Defendo a integridade da família como núcleo primário da sociedade e motor econômico, responsável por gerar, cuidar e educar a mão de obra do futuro. Valorizo a parentalidade responsável e a estabilidade familiar, reconhecendo o papel do casamento e da união estável na formação de laços sólidos, que sustentam a coesão social e a saúde emocional de crianças e jovens.
Defendo a educação como instrumento de qualificação para um mercado global competitivo, voltada à formação técnica, ética e cidadã de uma nova geração de trabalhadores, e proponho o resgate da educação moral e cívica nas escolas, ensinando sobre o funcionamento do Estado, os poderes da República, os direitos e deveres do cidadão, a formação das leis e os fundamentos da democracia, porque não se pode formar bons cidadãos se os jovens saem da escola sem saber diferenciar um vereador de um deputado ou compreender o que é competência do município e da União.
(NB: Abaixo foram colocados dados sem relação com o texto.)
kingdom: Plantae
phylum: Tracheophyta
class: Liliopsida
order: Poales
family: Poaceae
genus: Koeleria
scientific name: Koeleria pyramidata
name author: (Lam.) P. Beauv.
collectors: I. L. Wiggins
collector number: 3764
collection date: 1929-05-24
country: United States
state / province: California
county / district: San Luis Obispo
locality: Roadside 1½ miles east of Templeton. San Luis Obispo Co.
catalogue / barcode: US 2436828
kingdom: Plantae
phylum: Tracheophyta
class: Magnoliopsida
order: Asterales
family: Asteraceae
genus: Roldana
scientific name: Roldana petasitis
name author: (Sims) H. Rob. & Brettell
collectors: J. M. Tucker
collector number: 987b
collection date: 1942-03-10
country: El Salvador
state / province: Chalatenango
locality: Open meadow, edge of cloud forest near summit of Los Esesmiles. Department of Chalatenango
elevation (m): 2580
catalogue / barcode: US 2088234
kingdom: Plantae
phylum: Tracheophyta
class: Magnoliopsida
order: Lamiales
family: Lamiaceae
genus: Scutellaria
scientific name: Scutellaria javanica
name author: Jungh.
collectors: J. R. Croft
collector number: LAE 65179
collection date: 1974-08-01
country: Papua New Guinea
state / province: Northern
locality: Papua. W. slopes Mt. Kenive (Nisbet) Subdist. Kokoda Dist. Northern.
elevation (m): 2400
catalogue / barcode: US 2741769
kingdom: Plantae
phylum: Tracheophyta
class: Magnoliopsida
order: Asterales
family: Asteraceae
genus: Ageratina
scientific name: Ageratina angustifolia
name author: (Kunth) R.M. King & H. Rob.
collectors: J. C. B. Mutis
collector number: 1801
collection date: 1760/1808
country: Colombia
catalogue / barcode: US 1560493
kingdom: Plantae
Apoio políticas públicas que combatam o analfabetismo político e institucional, sem doutrinação, mas com educação voltada à liberdade e à responsabilidade.
Valorizo a cultura como espaço de formação moral do povo, resgatando a dimensão clássica da cultura como lugar da virtude, do bem comum e da beleza ordenadora da vida coletiva, lembrando que, como ensinaram os grandes clássicos da filosofia, uma civilização sem virtudes morais está fadada a desaparecer, como demonstram inúmeros ciclos de decadência ao longo da história.
Por fim, incentivo projetos que promovam a leitura, a música, a arte, o esporte e a expressão cultural enraizada, reconhecendo essas atividades como ferramentas de inclusão, formação e pertencimento.